Sixteen months ago, Nico O’Reilly was a teenager logging his first Premier League minutes for Manchester City. Now he’s wearing an England shirt at the FIFA World Cup in North America. The gap between those two realities is so narrow, even the 21-year-old admits he has to stop and check if it’s real.
“I have to pinch myself a little bit,” O’Reilly told Manchester City’s official channels. “Everything has happened so fast. I made my Premier League debut last January. Since then, I have gone on and achieved good things at Man City. It’s led me to the World Cup.”
A breakout season that rewrote expectations
O’Reilly’s 2025-26 campaign was the kind of explosion that turns academy prospects into household names.

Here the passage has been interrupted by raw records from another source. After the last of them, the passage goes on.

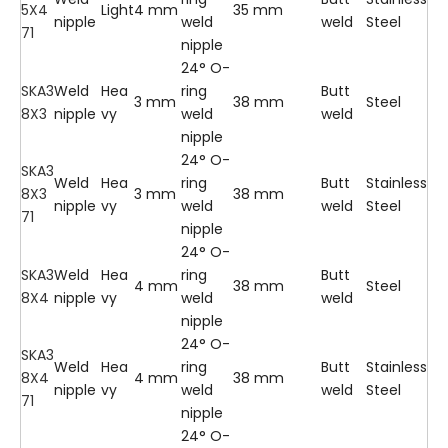
5X4
Light
4 mm
35 mm
nipple
weld
weld
Steel
71
nipple
24° O-
SKA3
Weld
Hea
ring
Butt
3 mm
38 mm
Steel
8X3
nipple
vy
weld
weld
nipple
24° O-
SKA3
Weld
Hea
ring
Butt
Stainless
8X3
3 mm
38 mm
nipple
vy
weld
weld
Steel
71
nipple
24° O-
SKA3
Weld
Hea
ring
Butt
4 mm
38 mm
Steel
8X4
nipple
vy
weld
weld
nipple
24° O-
SKA3
Weld
Hea
ring
Butt
Stainless
8X4
4 mm
38 mm
nipple
vy
weld
weld
Steel
71
nipple
24° O-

Across 53 appearances in all competitions, he piled up nine goals and six assists while logging over 4,000 minutes. Those numbers alone would mark a strong season. But it was his performance at Wembley in the Carabao Cup final that made casual fans sit up.

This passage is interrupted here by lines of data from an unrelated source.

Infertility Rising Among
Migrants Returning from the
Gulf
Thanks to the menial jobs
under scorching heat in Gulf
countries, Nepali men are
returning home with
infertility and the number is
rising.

His two-goal show in City’s 2-0 win over Arsenal in March was the kind of moment that announces a young player to the world. The brace didn’t just win Manchester City a trophy — it forced Thomas Tuchel to pencil O’Reilly into his World Cup plans.
What makes the trajectory more remarkable is how thin O’Reilly’s resume looked just a year earlier. He had made only nine top-flight starts in the previous season before suddenly becoming a fixture in Pep Guardiola’s starting XI during the Premier League title run-in. The rise wasn’t gradual — it was compressed into a few critical months.
From City academy to international regular
O’Reilly earned his first senior England cap in November 2025. By the time Tuchel announced his World Cup squad, the midfielder had already made himself a regular in the international setup. For a player who joined City’s academy at age eight and climbed through every age group, making the tournament roster felt like the culmination of a childhood dream.
“It’s unbelievable. It’s a dream come true,” O’Reilly said. “It’s something I’ve dreamed of since I was a kid and for it to come true now, obviously I’m still young, I can’t wait to get started.”
What comes next at Etihad
O’Reilly’s World Cup appearance unfolds against a backdrop of serious change at Manchester City. Guardiola, the manager who oversaw his development, has left the club after a decade in charge. Incoming boss Enzo Maresca is expected to lean heavily on O’Reilly as a central piece of his new-look squad.
The World Cup, then, serves dual purpose for O’Reilly: a childhood dream realized and a global audition for what could be an even larger role back at City. Given how fast the last 18 months have moved, betting against him seems like a losing play.